The city has already taken massive steps towards being Australia’s most liveable regional city. REAP and the hospital are valuable additions. Beyond this, we need to diversify our economy to bring long-term stability to areas such as services, tourism, hospitality and retail. These are all key drivers of an economy that can survive fluctuations.
Adding international flights and projects such as John Lally’s marina project in Dampier to open up the archipelago can only strengthen access to our natural assets.
What drives people away?
Remoteness, safety, lack of leisure activities for teens (not sport-orientated), and a lack of opportunities after school. We have limited aged-care facilities.
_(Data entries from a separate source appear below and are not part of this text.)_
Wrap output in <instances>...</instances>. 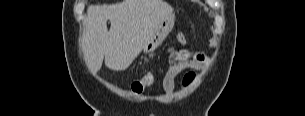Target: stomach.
Returning <instances> with one entry per match:
<instances>
[{
  "mask_svg": "<svg viewBox=\"0 0 305 116\" xmlns=\"http://www.w3.org/2000/svg\"><path fill=\"white\" fill-rule=\"evenodd\" d=\"M175 16L173 14L165 17L158 25L155 33L144 45V53H151L165 40L174 27Z\"/></svg>",
  "mask_w": 305,
  "mask_h": 116,
  "instance_id": "0dacf381",
  "label": "stomach"
}]
</instances>
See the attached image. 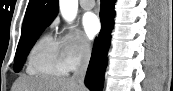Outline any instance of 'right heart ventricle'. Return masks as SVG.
<instances>
[{"instance_id": "e07e8e85", "label": "right heart ventricle", "mask_w": 173, "mask_h": 91, "mask_svg": "<svg viewBox=\"0 0 173 91\" xmlns=\"http://www.w3.org/2000/svg\"><path fill=\"white\" fill-rule=\"evenodd\" d=\"M27 72L38 77H62L68 70L63 62L58 44L44 36L29 54Z\"/></svg>"}]
</instances>
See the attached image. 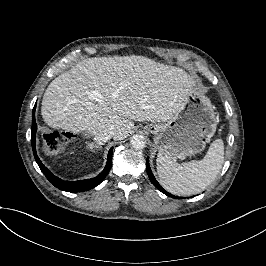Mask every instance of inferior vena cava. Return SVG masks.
<instances>
[{"label": "inferior vena cava", "mask_w": 266, "mask_h": 266, "mask_svg": "<svg viewBox=\"0 0 266 266\" xmlns=\"http://www.w3.org/2000/svg\"><path fill=\"white\" fill-rule=\"evenodd\" d=\"M92 136L97 144L103 145L106 141L113 137V132L108 130L94 131L92 132Z\"/></svg>", "instance_id": "inferior-vena-cava-1"}]
</instances>
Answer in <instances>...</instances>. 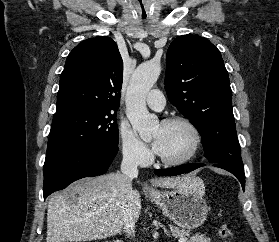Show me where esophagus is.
<instances>
[{"label":"esophagus","mask_w":279,"mask_h":242,"mask_svg":"<svg viewBox=\"0 0 279 242\" xmlns=\"http://www.w3.org/2000/svg\"><path fill=\"white\" fill-rule=\"evenodd\" d=\"M146 190H150V188L148 186H146Z\"/></svg>","instance_id":"1"}]
</instances>
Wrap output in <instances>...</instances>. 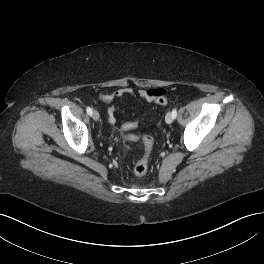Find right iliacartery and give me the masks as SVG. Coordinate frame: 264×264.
<instances>
[{
	"instance_id": "obj_1",
	"label": "right iliac artery",
	"mask_w": 264,
	"mask_h": 264,
	"mask_svg": "<svg viewBox=\"0 0 264 264\" xmlns=\"http://www.w3.org/2000/svg\"><path fill=\"white\" fill-rule=\"evenodd\" d=\"M86 111H87L88 115H90V116L92 115V109L90 107H87Z\"/></svg>"
}]
</instances>
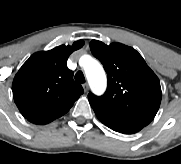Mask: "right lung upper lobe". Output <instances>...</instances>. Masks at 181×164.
<instances>
[{"label": "right lung upper lobe", "mask_w": 181, "mask_h": 164, "mask_svg": "<svg viewBox=\"0 0 181 164\" xmlns=\"http://www.w3.org/2000/svg\"><path fill=\"white\" fill-rule=\"evenodd\" d=\"M84 45H61L49 51L34 53L17 72L13 98L21 114L34 124H47L65 113L83 94L82 86L73 80L66 62L69 55Z\"/></svg>", "instance_id": "cb5924a9"}]
</instances>
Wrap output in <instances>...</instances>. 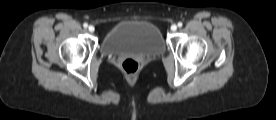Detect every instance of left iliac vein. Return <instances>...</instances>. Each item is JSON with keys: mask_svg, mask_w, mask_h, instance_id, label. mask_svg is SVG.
Returning a JSON list of instances; mask_svg holds the SVG:
<instances>
[{"mask_svg": "<svg viewBox=\"0 0 276 120\" xmlns=\"http://www.w3.org/2000/svg\"><path fill=\"white\" fill-rule=\"evenodd\" d=\"M171 30H172L173 32L176 31V30H177V25L173 24V25L171 26Z\"/></svg>", "mask_w": 276, "mask_h": 120, "instance_id": "1", "label": "left iliac vein"}]
</instances>
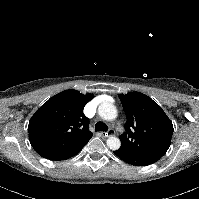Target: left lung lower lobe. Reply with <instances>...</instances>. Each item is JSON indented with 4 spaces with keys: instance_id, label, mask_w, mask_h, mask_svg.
<instances>
[{
    "instance_id": "left-lung-lower-lobe-1",
    "label": "left lung lower lobe",
    "mask_w": 199,
    "mask_h": 199,
    "mask_svg": "<svg viewBox=\"0 0 199 199\" xmlns=\"http://www.w3.org/2000/svg\"><path fill=\"white\" fill-rule=\"evenodd\" d=\"M113 153L116 156H118L121 160L135 166H146L156 162L148 157L135 154L123 148H119L118 150L113 151Z\"/></svg>"
}]
</instances>
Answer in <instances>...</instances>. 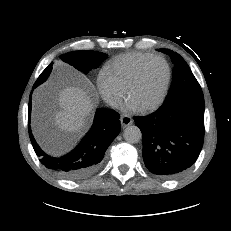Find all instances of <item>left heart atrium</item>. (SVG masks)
Instances as JSON below:
<instances>
[{
	"instance_id": "1",
	"label": "left heart atrium",
	"mask_w": 231,
	"mask_h": 231,
	"mask_svg": "<svg viewBox=\"0 0 231 231\" xmlns=\"http://www.w3.org/2000/svg\"><path fill=\"white\" fill-rule=\"evenodd\" d=\"M124 110L126 111H137L139 110L141 107L134 101L132 100H128L125 105H124Z\"/></svg>"
}]
</instances>
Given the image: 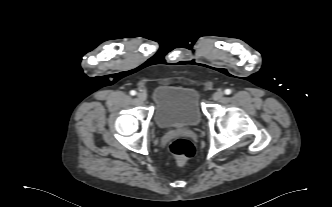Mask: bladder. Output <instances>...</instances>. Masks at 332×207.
<instances>
[{
    "mask_svg": "<svg viewBox=\"0 0 332 207\" xmlns=\"http://www.w3.org/2000/svg\"><path fill=\"white\" fill-rule=\"evenodd\" d=\"M152 100L153 119L159 128L195 126L202 120L200 94L194 88L158 86Z\"/></svg>",
    "mask_w": 332,
    "mask_h": 207,
    "instance_id": "31cf9c89",
    "label": "bladder"
}]
</instances>
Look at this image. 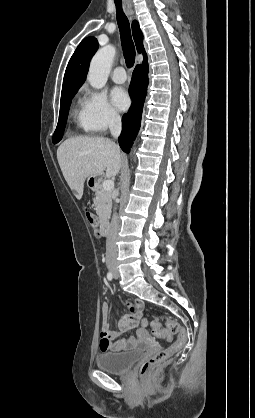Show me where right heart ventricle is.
<instances>
[{
    "label": "right heart ventricle",
    "instance_id": "e07e8e85",
    "mask_svg": "<svg viewBox=\"0 0 255 418\" xmlns=\"http://www.w3.org/2000/svg\"><path fill=\"white\" fill-rule=\"evenodd\" d=\"M75 116H76V118H77V120H78L79 124L82 126V122H81V112H80V113H78L77 111H75Z\"/></svg>",
    "mask_w": 255,
    "mask_h": 418
}]
</instances>
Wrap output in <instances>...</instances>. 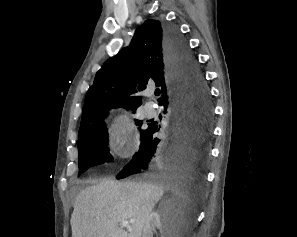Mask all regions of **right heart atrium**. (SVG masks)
I'll use <instances>...</instances> for the list:
<instances>
[{
	"label": "right heart atrium",
	"instance_id": "1",
	"mask_svg": "<svg viewBox=\"0 0 297 237\" xmlns=\"http://www.w3.org/2000/svg\"><path fill=\"white\" fill-rule=\"evenodd\" d=\"M111 135V148L116 152H121L129 143V129L124 120L118 119L109 128Z\"/></svg>",
	"mask_w": 297,
	"mask_h": 237
}]
</instances>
Many need to move on to receive proper care. “Liveable” is subjective. Progress is about balance. For the city to progress, we have to find the balance between buildings and caring for our community. In my opinion, we have mastered only one.
We can do better.
We urgently need to attract national and international tourism to build a sustainable economy which is not determined by the mining and resources sector.
This multibillion-dollar industry would boost local revenue, without relying on taxpayers to fund future projects and services. Excessive flight costs reduce our ability to compete in this market and inhibits our ability to expand local services, career opportunities and facilities for residents.
To improve liveability, you need to keep in touch with what the community wants. People want the basics to be delivered well, and they must be ... but people want more than that.
They want to be part of an exciting and sustainable community that provides them opportunities — good education including university, excellent events and cultural experiences, development of talent in sport and the arts, and economic diversification to bring more jobs and services to our city.
There are many factors that will contribute to achieve this vision or “quality of life”, being the general wellbeing of individuals and societies. 1. Natural and built environment. 2. Education; 3. Health care’ 4. Safety; 5. Recreation; 6. Infrastructure; 7. Access to goods and services; 8. Leadership. A strategic community plan 2016–2026 has been developed, which provides a direction to make the city an even greater place to live, work and raise a family.
In addition to the current issues being reviewed such as health services, flight costs and community safety, an important step for our ward is to streamline the approvals process for land transfers and usage. This will allow smoother progress of facility upgrades and improvements, and allow small businesses an opportunity to establish themselves. It is also imperative to create a new image for the City of Karratha, based on family, small business and tourism.
I believe the key steps to ensure the City of Karratha becomes a more liveable place and to encourage people to live here longer, lies predominantly with the creation of employment.
This includes economic diversification and support of small to medium business enterprises throughout all the towns.
I am also passionate about creating a positive social fabric within our towns that support residents and their families, including vital medical services, social services and the highest quality of education.